—Come volete.
—Bettina?
—Si è subito calmata: le ho messo un cioccolatino in bocca per ricompensa. Vedrete che si addormenta.
—Così dormirò anch'io.
* * *
Sul pagliericcio accanto alla mamma Tina invece non dormiva.
Siccome la griglia era rimasta aperta, la luce della notte diventava più serena, entrava pei vetri a rischiarare la camera. Sul letto non avevano che una vecchia coperta imbottita, dalla quale nel giorno si vedevano uscire per gli strappi i ciuffi biancastri della lana, ma in quella stagione, già mite, era più che sufficiente. Anzi Tina, cacciandovisi sotto, ne aveva provato sulle prime una inconsueta oppressione.

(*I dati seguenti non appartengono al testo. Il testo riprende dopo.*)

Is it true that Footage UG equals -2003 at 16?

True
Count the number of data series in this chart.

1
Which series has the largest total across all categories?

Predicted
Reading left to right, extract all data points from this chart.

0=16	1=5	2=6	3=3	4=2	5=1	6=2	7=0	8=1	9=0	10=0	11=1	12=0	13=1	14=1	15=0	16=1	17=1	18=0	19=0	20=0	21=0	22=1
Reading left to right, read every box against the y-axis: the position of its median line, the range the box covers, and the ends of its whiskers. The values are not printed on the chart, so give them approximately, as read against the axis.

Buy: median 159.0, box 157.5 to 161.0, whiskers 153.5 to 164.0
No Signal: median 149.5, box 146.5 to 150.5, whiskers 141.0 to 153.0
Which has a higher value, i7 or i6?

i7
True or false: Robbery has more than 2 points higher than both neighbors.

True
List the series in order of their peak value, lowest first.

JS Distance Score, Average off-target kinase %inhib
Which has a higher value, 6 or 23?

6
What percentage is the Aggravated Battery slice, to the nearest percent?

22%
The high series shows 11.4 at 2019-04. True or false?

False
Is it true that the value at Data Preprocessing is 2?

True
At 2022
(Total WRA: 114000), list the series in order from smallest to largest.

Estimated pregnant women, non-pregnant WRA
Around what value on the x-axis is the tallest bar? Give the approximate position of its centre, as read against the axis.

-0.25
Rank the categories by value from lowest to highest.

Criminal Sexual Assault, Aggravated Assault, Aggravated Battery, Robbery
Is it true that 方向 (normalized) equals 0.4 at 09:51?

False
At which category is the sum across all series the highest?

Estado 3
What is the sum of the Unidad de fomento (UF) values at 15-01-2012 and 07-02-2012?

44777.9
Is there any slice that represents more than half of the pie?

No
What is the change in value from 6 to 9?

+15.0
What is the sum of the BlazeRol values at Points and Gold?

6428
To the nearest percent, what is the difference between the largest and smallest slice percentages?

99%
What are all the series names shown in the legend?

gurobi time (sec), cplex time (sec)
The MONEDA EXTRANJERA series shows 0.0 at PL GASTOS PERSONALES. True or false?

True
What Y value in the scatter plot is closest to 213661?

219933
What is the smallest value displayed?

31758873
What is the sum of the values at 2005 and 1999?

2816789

Poi la madre aveva insistito per sapere che cosa desiderasse l'indomani, perchè di quei quattro scudi le rimanevano ancora diciassette lire, una somma relativamente enorme nella loro abituale miseria; ma la ragazza non aveva più voglie.
Il suo spirito era rimasto come sconnesso dalla violenza di quella scena senza che dal cuore le si alzasse alcuna voce di rimprovero contro la mamma, giacchè tutte e due si amavano ancora con la tenacità così frequente nelle vite povere, che condensano in uno solo tutti gli affetti. La fanciulla infatti non si ricordava quasi più i giorni lontani, dai quali lo stormo delle speranze aveva potuto involarsi gaiamente pel cielo, ma dopo era sempre stato presso a poco così, una caccia ostinata ed infelice ai pochi soldi della loro esistenza quotidiana, discendendo nella miseria come dentro ad un pozzo oscuro, nel fondo del quale un'acqua morta rifletteva le loro due figure.
Improvvisamente la mamma si volse: con ambo le mani le prese il collo e la baciò silenziosamente.